=== Exercise details ===
Write out an exact copy of the line with "191 10 28469" and of each line after it, through the end of the records below.
======== Data listing
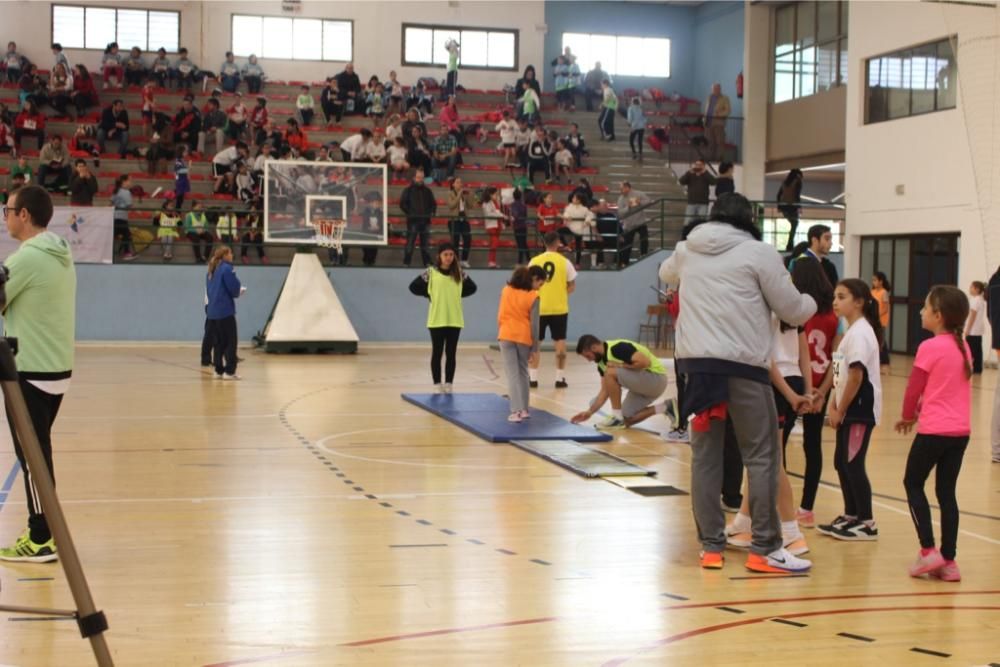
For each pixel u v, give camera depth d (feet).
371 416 35.01
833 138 78.02
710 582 16.84
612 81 96.32
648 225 76.48
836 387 19.86
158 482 23.91
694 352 17.33
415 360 56.65
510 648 13.56
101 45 84.89
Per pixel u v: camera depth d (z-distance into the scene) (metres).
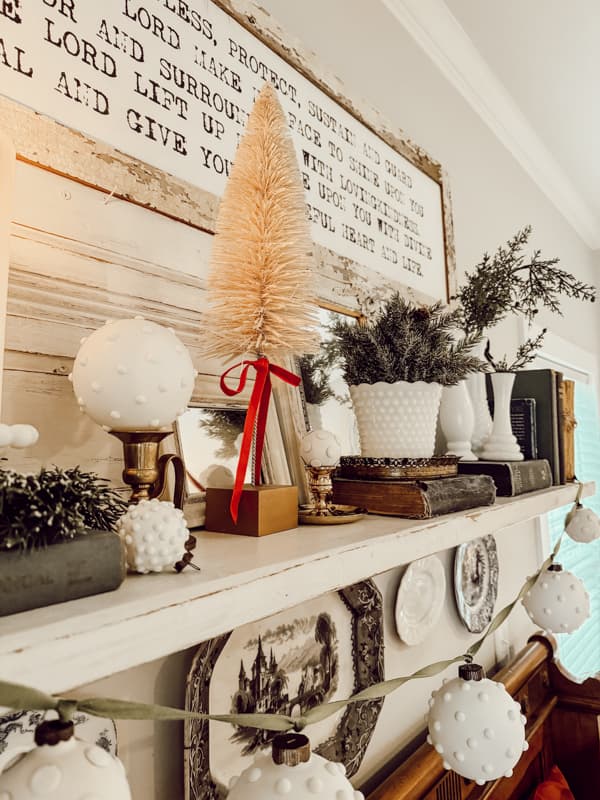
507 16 1.42
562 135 1.98
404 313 0.77
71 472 0.34
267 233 0.54
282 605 0.41
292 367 0.77
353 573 0.48
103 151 0.59
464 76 1.56
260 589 0.39
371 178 1.05
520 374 1.12
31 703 0.25
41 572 0.30
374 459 0.70
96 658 0.29
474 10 1.39
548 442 1.07
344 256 0.95
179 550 0.39
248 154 0.56
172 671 0.59
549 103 1.79
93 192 0.58
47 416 0.52
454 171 1.48
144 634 0.31
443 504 0.67
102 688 0.53
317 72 0.94
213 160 0.72
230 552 0.46
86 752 0.26
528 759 1.24
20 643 0.26
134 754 0.56
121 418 0.42
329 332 0.88
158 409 0.42
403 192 1.15
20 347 0.51
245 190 0.55
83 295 0.56
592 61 1.60
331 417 0.84
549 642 1.43
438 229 1.27
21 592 0.30
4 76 0.52
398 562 0.55
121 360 0.41
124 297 0.60
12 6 0.54
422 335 0.77
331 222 0.93
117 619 0.30
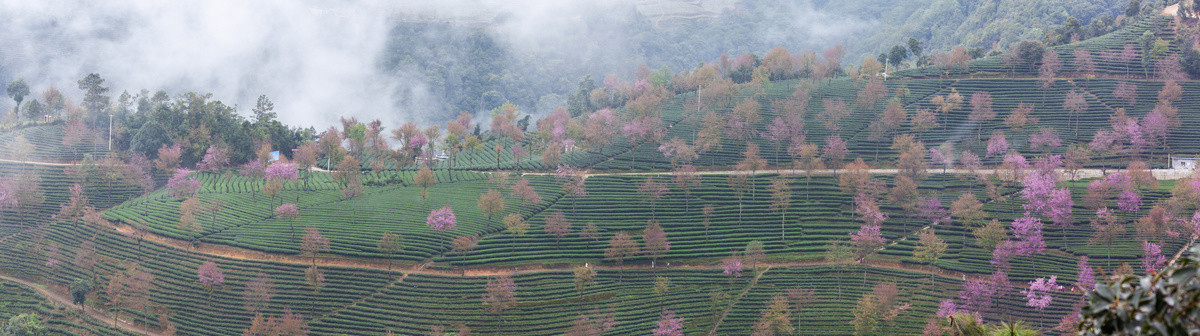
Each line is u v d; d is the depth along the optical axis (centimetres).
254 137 19712
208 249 14212
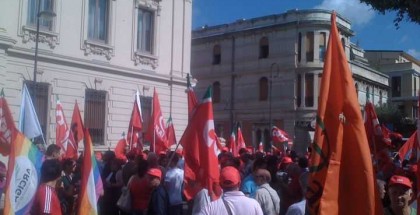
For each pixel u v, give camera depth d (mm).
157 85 26016
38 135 9891
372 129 9633
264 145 43344
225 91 46625
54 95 21125
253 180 8172
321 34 41844
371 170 3953
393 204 5125
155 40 26047
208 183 6363
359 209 3932
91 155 6258
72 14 22094
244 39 45625
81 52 22406
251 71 44812
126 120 24344
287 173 8680
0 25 19172
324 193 3971
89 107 22672
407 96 59125
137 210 8711
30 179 5887
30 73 20250
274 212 7094
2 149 9992
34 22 20703
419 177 4188
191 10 28469
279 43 43188
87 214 6086
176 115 26922
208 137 6762
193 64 49219
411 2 9844
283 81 42781
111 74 23656
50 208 5883
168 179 10039
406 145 11914
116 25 24078
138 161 9234
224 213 5719
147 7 25656
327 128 4078
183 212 11453
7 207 5699
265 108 43688
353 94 4059
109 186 11281
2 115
================
=== Expected answer ===
191 10 28469
279 43 43188
87 214 6086
176 115 26922
208 137 6762
193 64 49219
411 2 9844
283 81 42781
111 74 23656
50 208 5883
168 179 10039
406 145 11914
116 25 24078
138 161 9234
224 213 5719
147 7 25656
327 128 4078
183 212 11453
7 207 5699
265 108 43688
353 94 4059
109 186 11281
2 115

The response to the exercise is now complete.